Moje pytanie dotyczy SR Wrocław-Krzyki. Aktualnie trwa rekrutacja na staż urzędniczy. Czy ktoś pracował na tym stanowisku i może coś więcej powiedzieć? Jaka panuje atmosfera?
Pracowałem tam krótko jako informatyk i szczerze to pierwsze miejsce gdzie na tak wymagające stanowisko, "wdrożenie" zaczęło i skończyło się na założeniem konta w AD (na pomoc z okręgu nie masz co liczyć, rzadko odbierają telefony, zwykle wcale) Od czasu zwolnienia się informatyka (który pracował tu od 10 lat) lista zaległości rosła i rosła (Pierwszego dnia byłem, więc pół roku do tyłu). Po zakończeniu bieżących modernizacji i instalacji nowych systemów, gdzie jak wiadomo informatyk jest potrzebny stale na miejscu, po 2 miesiącach dostałem wypowiedzenie bez wskazania powodu (niby niewielkie spóźnienia do pracy były przyczyną oraz okazjonalne opuszczenie budynku na co podczas rozmowy kwalifikacyjnej sam dyrektor przyzwolił). W rzeczywiści większość pilnych spraw została już załatwiona, więc mogli sobie na to pozwolić na szukanie kolejnego jelenia (i oszczędzić pieniądze w czasie szukania kolejnej osoby), który tylko będzie starał się nadrobić zaległości i zdobywał wiedzę a w najmniej spodziewanym momencie dostanie wypowiedzenie, "a mamy coś na niego" więc kolejny. Chyba pan dyrektor za bardzo czuje tęsknotę do przedniej epoki. Mocno odradzam niedoświadczony w pracy w administracji, nigdzie się jeszcze tak nie rozczarowałem poziomem podejścia do nowego pracownika. Z tego co udało mi się zaobserwować (bo feedback tu nie istnieje, nie ta epoka), to za 2 tysiące cebulionów chcą aby latać po całym sądzie w garniturze za kilka stów (oczywiście własnym) i szorować nim podłogi pod biurkami i między serwerami. Poza tym wiekowe sprzęty i chodzi to wszystko ledwo ledwo, ogólnie chaos.

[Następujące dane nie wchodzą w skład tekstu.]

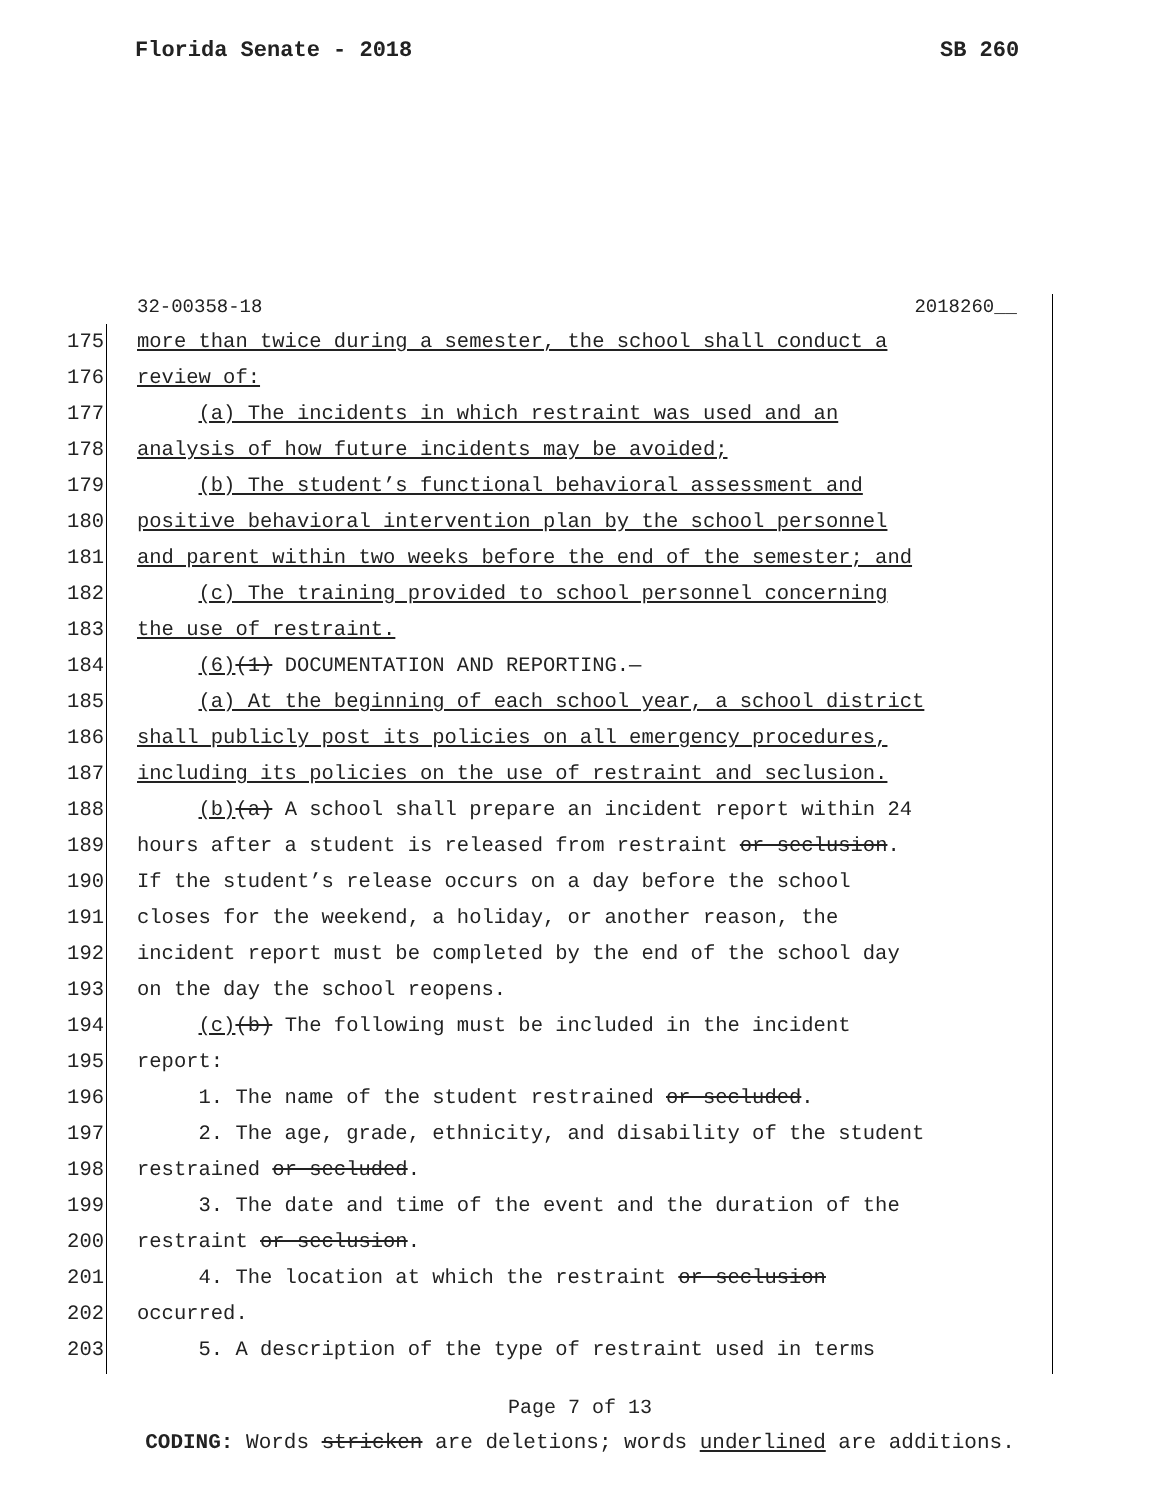Florida Senate - 2018 SB 260
32-00358-18 2018260__
175 more than twice during a semester, the school shall conduct a
176 review of:
177 (a) The incidents in which restraint was used and an
178 analysis of how future incidents may be avoided;
179 (b) The student’s functional behavioral assessment and
180 positive behavioral intervention plan by the school personnel
181 and parent within two weeks before the end of the semester; and
182 (c) The training provided to school personnel concerning
183 the use of restraint.
184 (6)(1) DOCUMENTATION AND REPORTING.—
185 (a) At the beginning of each school year, a school district
186 shall publicly post its policies on all emergency procedures,
187 including its policies on the use of restraint and seclusion.
188 (b)(a) A school shall prepare an incident report within 24
189 hours after a student is released from restraint or seclusion.
190 If the student’s release occurs on a day before the school
191 closes for the weekend, a holiday, or another reason, the
192 incident report must be completed by the end of the school day
193 on the day the school reopens.
194 (c)(b) The following must be included in the incident
195 report:
196 1. The name of the student restrained or secluded.
197 2. The age, grade, ethnicity, and disability of the student
198 restrained or secluded.
199 3. The date and time of the event and the duration of the
200 restraint or seclusion.
201 4. The location at which the restraint or seclusion
202 occurred.
203 5. A description of the type of restraint used in terms
Page 7 of 13
CODING: Words stricken are deletions; words underlined are additions.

hej wszystkim z tego co wiem to teraz Sąd Rejonowy w Rybniku poszukuje stażysty- pracownika oddziału finansowego w Rybniku, widzę że opinie do tej pory nie były jakieś pozytywne aczkowiek byłby one wstawiane dosyć dawno temu więc mam nadzieję że coś od tamtego czasu się zmieniło oczywiście na lepsze..
Marna płaca, dużo obowiązków i bardzo duża odpowiedzialność. Nie szanują nowego pracownika, nie dają mu szans na rozwój i wymagają szybkości i bezbłędności wykonywania zadań jak od pracownika z 10letnim doświadczeniem. Wystarczy spędzić na korytarzu tego sądu jeden dzień żeby zobaczyć, że pracownicy żyją plotkami, obgadywaniem innych i tajnymi romansami.. porażka. Niby sąd.. ale jak to się mówi, pod latarnią jest najciemniej.